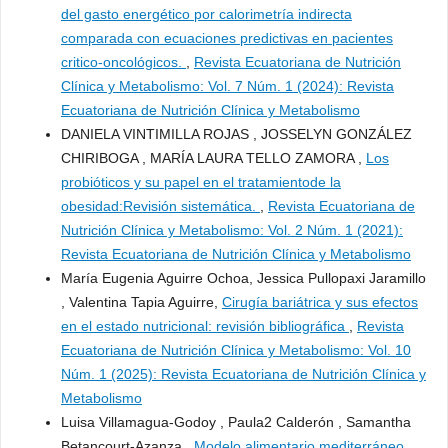
del gasto energético por calorimetría indirecta
comparada con ecuaciones predictivas en pacientes
critico-oncológicos.
,
Revista Ecuatoriana de Nutrición
Clínica y Metabolismo: Vol. 7 Núm. 1 (2024): Revista
Ecuatoriana de Nutrición Clínica y Metabolismo
DANIELA VINTIMILLA ROJAS , JOSSELYN GONZÁLEZ
CHIRIBOGA , MARÍA LAURA TELLO ZAMORA ,
Los
probióticos y su papel en el tratamientode la
obesidad:Revisión sistemática.
,
Revista Ecuatoriana de
Nutrición Clínica y Metabolismo: Vol. 2 Núm. 1 (2021):
Revista Ecuatoriana de Nutrición Clínica y Metabolismo
María Eugenia Aguirre Ochoa, Jessica Pullopaxi Jaramillo
, Valentina Tapia Aguirre,
Cirugía bariátrica y sus efectos
en el estado nutricional: revisión bibliográfica
,
Revista
Ecuatoriana de Nutrición Clínica y Metabolismo: Vol. 10
Núm. 1 (2025): Revista Ecuatoriana de Nutrición Clínica y
Metabolismo
Luisa Villamagua-Godoy , Paula2 Calderón , Samantha
Betancourt-Azanza ,
Modelo alimentario mediterráneo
=-=-=
**Exercise instructions**
Keep every word of the lines above unchanged in the copy, and omit the pictures.

**Your solution**
del gasto energético por calorimetría indirecta
comparada con ecuaciones predictivas en pacientes
critico-oncológicos.
,
Revista Ecuatoriana de Nutrición
Clínica y Metabolismo: Vol. 7 Núm. 1 (2024): Revista
Ecuatoriana de Nutrición Clínica y Metabolismo
DANIELA VINTIMILLA ROJAS , JOSSELYN GONZÁLEZ
CHIRIBOGA , MARÍA LAURA TELLO ZAMORA ,
Los
probióticos y su papel en el tratamientode la
obesidad:Revisión sistemática.
,
Revista Ecuatoriana de
Nutrición Clínica y Metabolismo: Vol. 2 Núm. 1 (2021):
Revista Ecuatoriana de Nutrición Clínica y Metabolismo
María Eugenia Aguirre Ochoa, Jessica Pullopaxi Jaramillo
, Valentina Tapia Aguirre,
Cirugía bariátrica y sus efectos
en el estado nutricional: revisión bibliográfica
,
Revista
Ecuatoriana de Nutrición Clínica y Metabolismo: Vol. 10
Núm. 1 (2025): Revista Ecuatoriana de Nutrición Clínica y
Metabolismo
Luisa Villamagua-Godoy , Paula2 Calderón , Samantha
Betancourt-Azanza ,
Modelo alimentario mediterráneo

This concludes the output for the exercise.